*** Excerpted data Section Begins ***

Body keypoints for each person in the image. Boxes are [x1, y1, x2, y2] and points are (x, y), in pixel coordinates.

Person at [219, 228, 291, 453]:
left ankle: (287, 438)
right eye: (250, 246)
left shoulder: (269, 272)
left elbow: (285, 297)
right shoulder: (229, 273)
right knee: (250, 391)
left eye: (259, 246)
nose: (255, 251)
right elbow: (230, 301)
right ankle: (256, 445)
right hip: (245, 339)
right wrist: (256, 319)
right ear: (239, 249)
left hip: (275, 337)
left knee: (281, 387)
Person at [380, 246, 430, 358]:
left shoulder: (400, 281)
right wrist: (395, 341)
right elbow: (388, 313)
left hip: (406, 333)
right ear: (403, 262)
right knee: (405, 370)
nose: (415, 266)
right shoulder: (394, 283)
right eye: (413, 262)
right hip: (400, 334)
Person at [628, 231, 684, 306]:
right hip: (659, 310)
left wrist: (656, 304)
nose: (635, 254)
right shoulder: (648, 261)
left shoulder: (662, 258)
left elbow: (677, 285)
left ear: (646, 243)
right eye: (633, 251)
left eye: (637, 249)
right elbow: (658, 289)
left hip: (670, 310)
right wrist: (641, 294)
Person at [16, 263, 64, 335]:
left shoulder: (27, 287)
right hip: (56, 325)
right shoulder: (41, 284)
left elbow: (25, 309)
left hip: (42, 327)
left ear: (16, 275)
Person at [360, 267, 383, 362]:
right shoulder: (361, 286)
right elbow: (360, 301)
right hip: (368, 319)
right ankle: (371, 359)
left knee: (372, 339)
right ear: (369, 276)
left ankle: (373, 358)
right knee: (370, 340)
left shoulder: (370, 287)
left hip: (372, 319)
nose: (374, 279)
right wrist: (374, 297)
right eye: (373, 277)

*** Excerpted data Section Ends ***
*** Excerpted data Section Begins ***

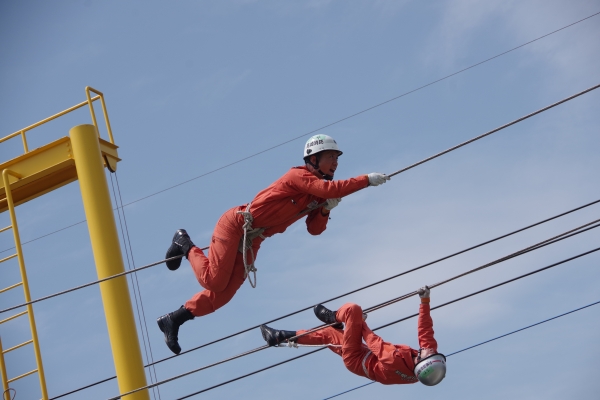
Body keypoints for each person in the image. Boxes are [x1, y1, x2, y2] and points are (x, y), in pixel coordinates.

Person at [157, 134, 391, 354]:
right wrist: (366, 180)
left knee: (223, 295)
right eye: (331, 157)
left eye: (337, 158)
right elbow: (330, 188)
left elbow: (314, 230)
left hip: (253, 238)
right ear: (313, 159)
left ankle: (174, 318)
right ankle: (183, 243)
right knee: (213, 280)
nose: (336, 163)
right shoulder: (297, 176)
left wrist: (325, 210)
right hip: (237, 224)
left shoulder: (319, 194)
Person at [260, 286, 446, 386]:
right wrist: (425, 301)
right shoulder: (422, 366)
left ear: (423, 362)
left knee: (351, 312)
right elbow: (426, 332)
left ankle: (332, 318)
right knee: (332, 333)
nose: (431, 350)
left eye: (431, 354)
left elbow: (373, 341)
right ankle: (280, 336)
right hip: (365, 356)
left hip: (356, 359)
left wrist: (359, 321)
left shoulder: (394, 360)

*** Excerpted data Section Ends ***

■ Exercise goal ■
Go to the line in the material above that contains "right wrist: (366, 180)" and copy exactly from there through the line that contains "left shoulder: (394, 360)", stopping after it.

■ Answer space ■
right wrist: (366, 180)
left knee: (223, 295)
right eye: (331, 157)
left eye: (337, 158)
right elbow: (330, 188)
left elbow: (314, 230)
left hip: (253, 238)
right ear: (313, 159)
left ankle: (174, 318)
right ankle: (183, 243)
right knee: (213, 280)
nose: (336, 163)
right shoulder: (297, 176)
left wrist: (325, 210)
right hip: (237, 224)
left shoulder: (319, 194)
Person at [260, 286, 446, 386]:
right wrist: (425, 301)
right shoulder: (422, 366)
left ear: (423, 362)
left knee: (351, 312)
right elbow: (426, 332)
left ankle: (332, 318)
right knee: (332, 333)
nose: (431, 350)
left eye: (431, 354)
left elbow: (373, 341)
right ankle: (280, 336)
right hip: (365, 356)
left hip: (356, 359)
left wrist: (359, 321)
left shoulder: (394, 360)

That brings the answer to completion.